# What is needed
If a record holds a picture, omit the picture, but copy everything else below exactly.

# Dataset
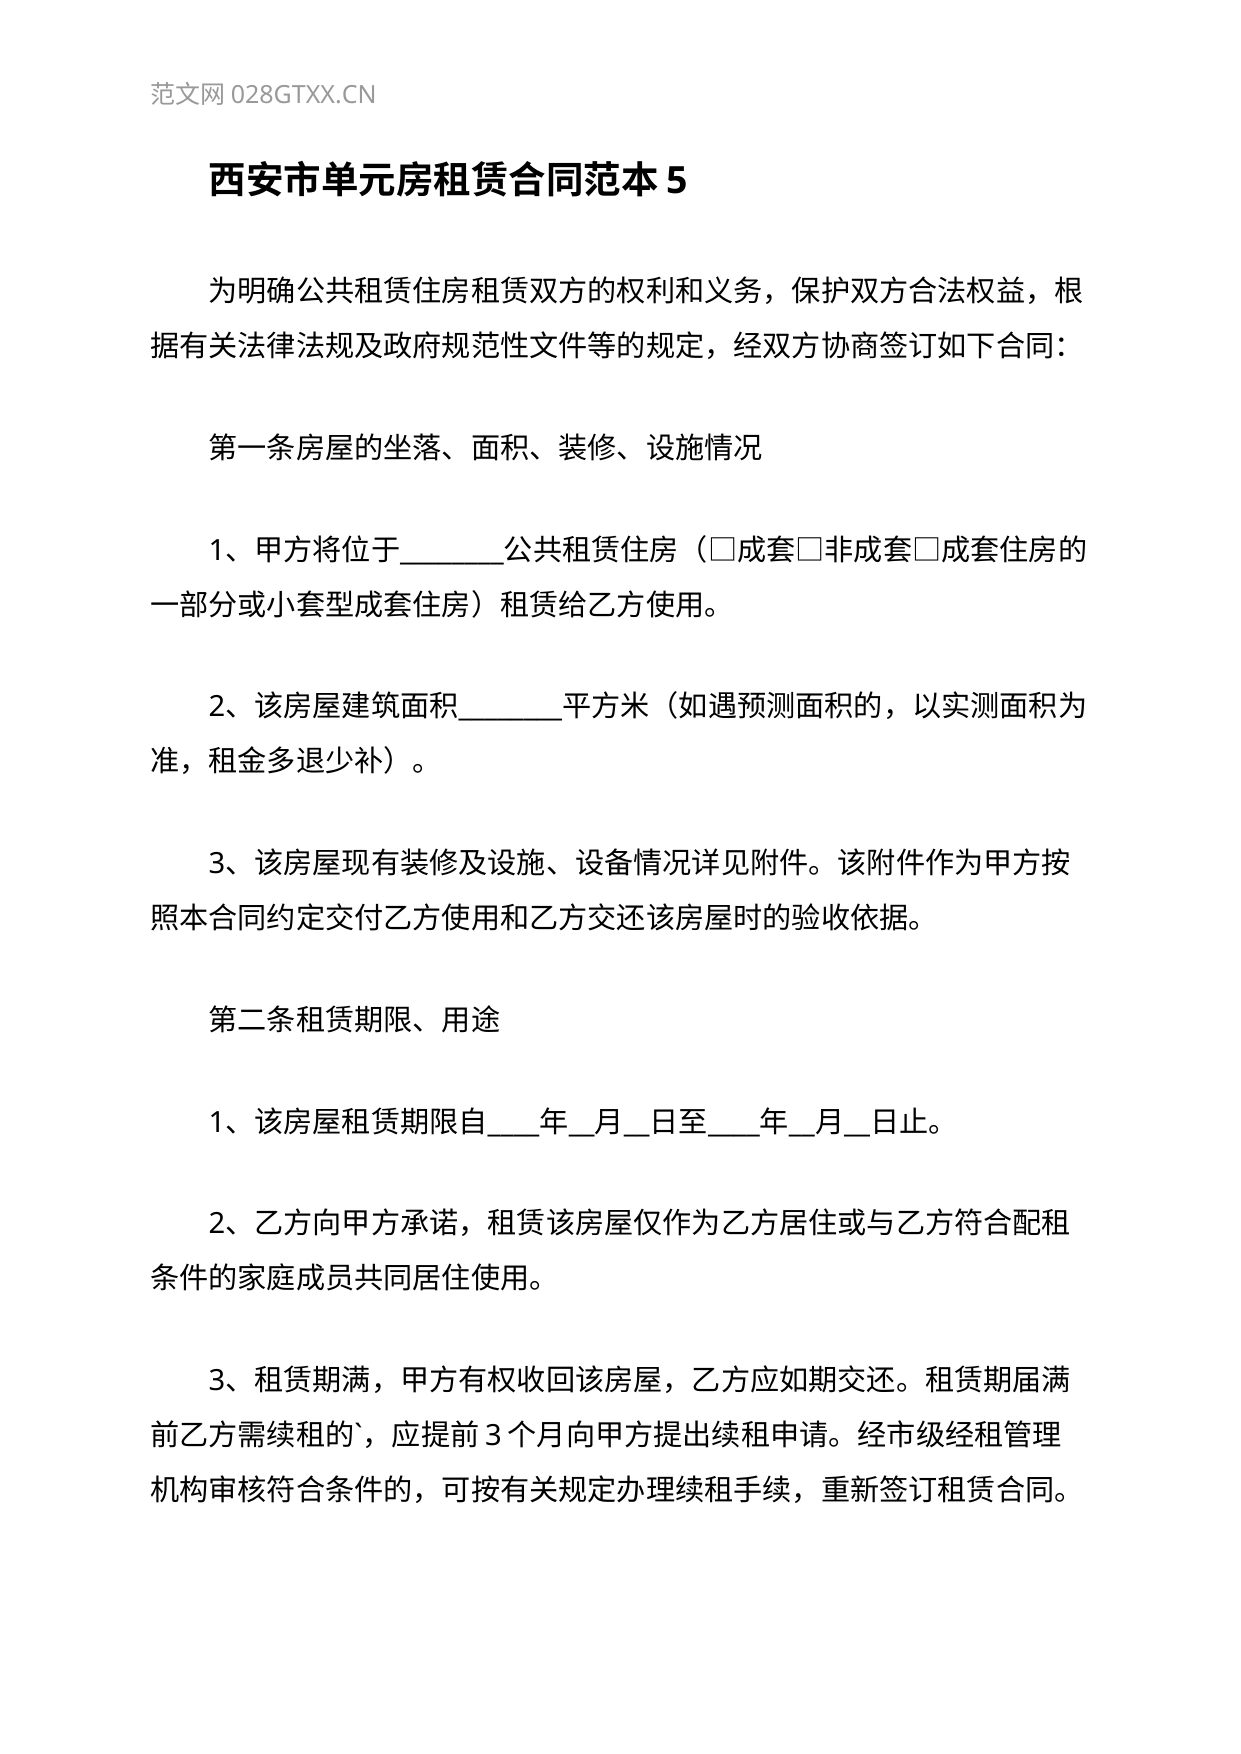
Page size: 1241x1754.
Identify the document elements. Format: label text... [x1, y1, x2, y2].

text 1、甲方将位于________公共租赁住房（□成套□非成套□成套住房的一部分或小套型成套住房）租赁给乙方使用。 [150, 526, 1090, 623]
text 2、乙方向甲方承诺，租赁该房屋仅作为乙方居住或与乙方符合配租条件的家庭成员共同居住使用。 [150, 1200, 1090, 1297]
text 为明确公共租赁住房租赁双方的权利和义务，保护双方合法权益，根据有关法律法规及政府规范性文件等的规定，经双方协商签订如下合同： [150, 268, 1090, 365]
text 第一条房屋的坐落、面积、装修、设施情况 [150, 424, 1090, 467]
text 1、该房屋租赁期限自____年__月__日至____年__月__日止。 [150, 1098, 1090, 1141]
text 3、该房屋现有装修及设施、设备情况详见附件。该附件作为甲方按照本合同约定交付乙方使用和乙方交还该房屋时的验收依据。 [150, 839, 1090, 937]
text 第二条租赁期限、用途 [150, 996, 1090, 1039]
text 西安市单元房租赁合同范本5 [150, 150, 1090, 204]
text 3、租赁期满，甲方有权收回该房屋，乙方应如期交还。租赁期届满前乙方需续租的`，应提前3个月向甲方提出续租申请。经市级经租管理机构审核符合条件的，可按有关规定办理续租手续，重新签订租赁合同。 [150, 1357, 1090, 1509]
text 2、该房屋建筑面积________平方米（如遇预测面积的，以实测面积为准，租金多退少补）。 [150, 683, 1090, 780]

# Answer to the exercise
Page size: 1241x1754.
Identify the document elements. Format: label text... [x1, y1, x2, y2].

text 1、甲方将位于________公共租赁住房（□成套□非成套□成套住房的一部分或小套型成套住房）租赁给乙方使用。 [150, 526, 1090, 623]
text 2、乙方向甲方承诺，租赁该房屋仅作为乙方居住或与乙方符合配租条件的家庭成员共同居住使用。 [150, 1200, 1090, 1297]
text 为明确公共租赁住房租赁双方的权利和义务，保护双方合法权益，根据有关法律法规及政府规范性文件等的规定，经双方协商签订如下合同： [150, 268, 1090, 365]
text 第一条房屋的坐落、面积、装修、设施情况 [150, 424, 1090, 467]
text 1、该房屋租赁期限自____年__月__日至____年__月__日止。 [150, 1098, 1090, 1141]
text 3、该房屋现有装修及设施、设备情况详见附件。该附件作为甲方按照本合同约定交付乙方使用和乙方交还该房屋时的验收依据。 [150, 839, 1090, 937]
text 第二条租赁期限、用途 [150, 996, 1090, 1039]
text 西安市单元房租赁合同范本5 [150, 150, 1090, 204]
text 3、租赁期满，甲方有权收回该房屋，乙方应如期交还。租赁期届满前乙方需续租的`，应提前3个月向甲方提出续租申请。经市级经租管理机构审核符合条件的，可按有关规定办理续租手续，重新签订租赁合同。 [150, 1357, 1090, 1509]
text 2、该房屋建筑面积________平方米（如遇预测面积的，以实测面积为准，租金多退少补）。 [150, 683, 1090, 780]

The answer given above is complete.